La capitale belge vibre depuis juin au rythme de la culture africaine, avec le festival «L’Afrique visionnaire». Impulsée dans l’intention de célébrer les 50 ans d’indépendance de plusieurs pays africains dont le Congo, cette manifestation culturelle propose une programmation riche et dense, mêlant expositions, concerts, spectacles et conférences. Entre instants festifs et espaces de réflexions, «L’Afrique visionnaire» célèbre mais aussi interroge l’espace artistique du continent africain.
Dans le cadre de cet événement, l’exposition «Geo-Graphics», installée au Palais des beaux-arts de Bruxelles, fait dialoguer l’art traditionnel africain, au travers de plus de 200 objets ethnographiques, avec des oeuvres africaines contemporaines. Les artistes exposés ont été sélectionnés par des centres culturels du continent africain, dont «L’Appartement 22» au Maroc. Abdellah Karroum, fondateur de cet espace d’art contemporain à Rabat, nous explicite sa participation : «Contacté pour l’exposition, ma première réponse était qu’il faudrait faire des projets sur le continent africain plutôt que sur le continent européen. Alors j’ai accepté à la condition de faire le projet ici au Maroc. Le projet de l’Appartement 22 est donc à moitié dans le Rif et à moitié dans le Bozar à Bruxelles». Au coeur des montagnes du Rif, un studio nomade a été mis en place pour partir à la rencontre des habitants et leur donner la parole. «Nous les interrogeons sur le quotidien mais aussi sur l’Histoire, notamment sur leur relation avec le passé colonial. La mémoire collective est très lourde, elle n’est pas encore connue, c’est une histoire qui n’est pas encore historicisée», nous explique Abdellah Karroum.

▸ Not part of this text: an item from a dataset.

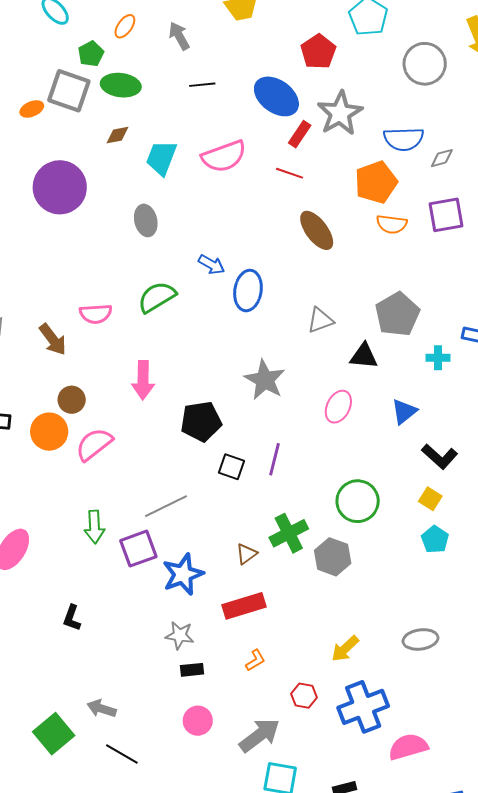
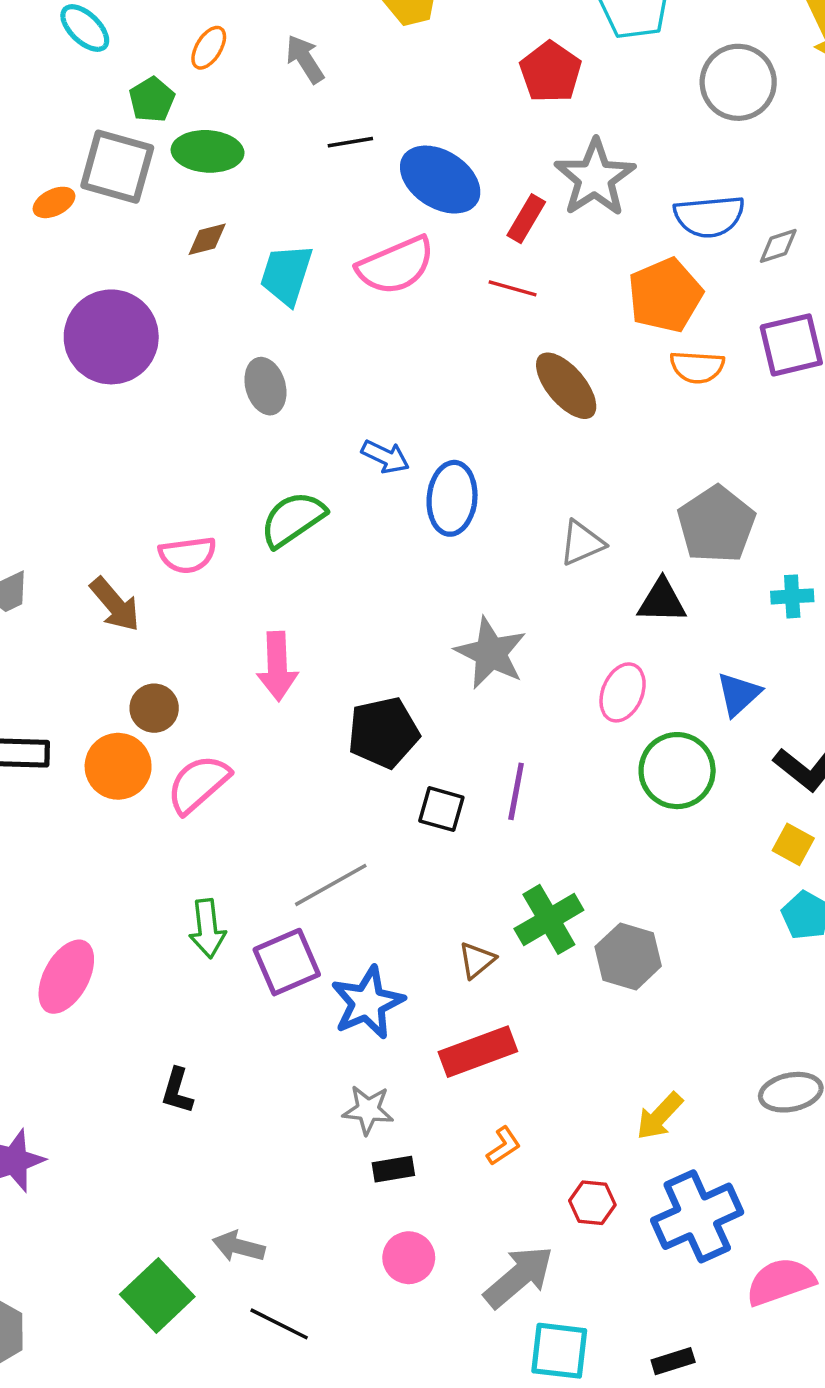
blue ellipse: (276, 96) -> (440, 180), moved
green circle: (358, 501) -> (677, 771), moved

Une fois enregistrées, les voix du Rif marocain s’acheminent vers la métropole belge, reflétant les rencontres, dialogues et découvertes du studio nomade. «Tout le contenu monté dans le Rif est envoyé au musée à Bruxelles. Cela crée un passage entre l’Europe et l’Afrique du Nord. Le public voit ce qui se produit sur le continent africain», nous déclare le directeur de l’Appartement 22.
En parallèle des productions du studio nomade, les oeuvres des talentueux jeunes artistes Antoni Montadas, Naoko Taka Hashi et Younes Baba-Ali sont exposées à Bruxelles, interrogeant le spectateur sur la peur, la rencontre avec l’autre et l’exploration de la dualité des territoires. L’ensemble de ce projet artistique intitulé «R22-Bruxel o’Ndra» constitue une véritable mise en abyme de ces deux espaces. En portant les mots du Rif sur le continent européen, l’Appartement 22 contribue à sortir d’une trame générique sur l’histoire des indépendances, pour projeter non pas une mais des visions d’Afrique.